◆ Supplied material
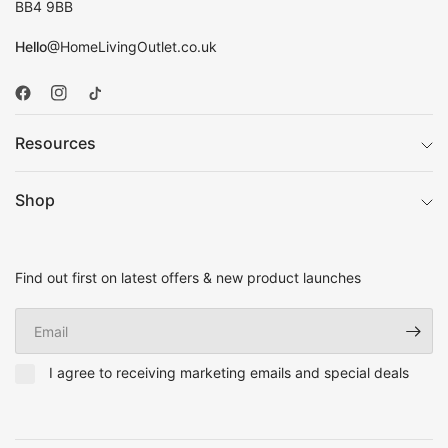
BB4 9BB
Hello
@HomeLivingOutlet.co.uk
Resources
Shop
Find out first on latest offers & new product launches
Email
I agree to receiving marketing emails and special deals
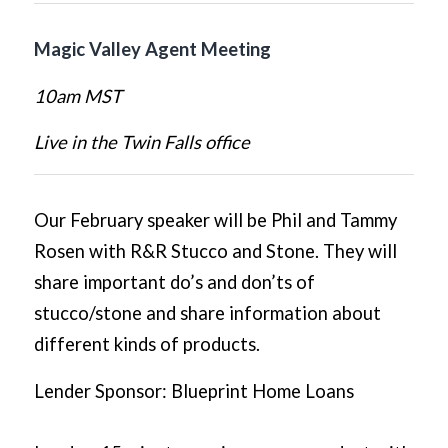
Magic Valley Agent Meeting
10am MST
Live in the Twin Falls office
Our February speaker will be Phil and Tammy
Rosen with R&R Stucco and Stone. They will
share important do’s and don’ts of
stucco/stone and share information about
different kinds of products.
Lender Sponsor: Blueprint Home Loans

◆ Work instruction
All the material above must be copied exactly, and no picture belongs in the copy.

◆ Solution for this task
BB4 9BB
Hello
@HomeLivingOutlet.co.uk
Resources
Shop
Find out first on latest offers & new product launches
Email
I agree to receiving marketing emails and special deals
Magic Valley Agent Meeting
10am MST
Live in the Twin Falls office
Our February speaker will be Phil and Tammy
Rosen with R&R Stucco and Stone. They will
share important do’s and don’ts of
stucco/stone and share information about
different kinds of products.
Lender Sponsor: Blueprint Home Loans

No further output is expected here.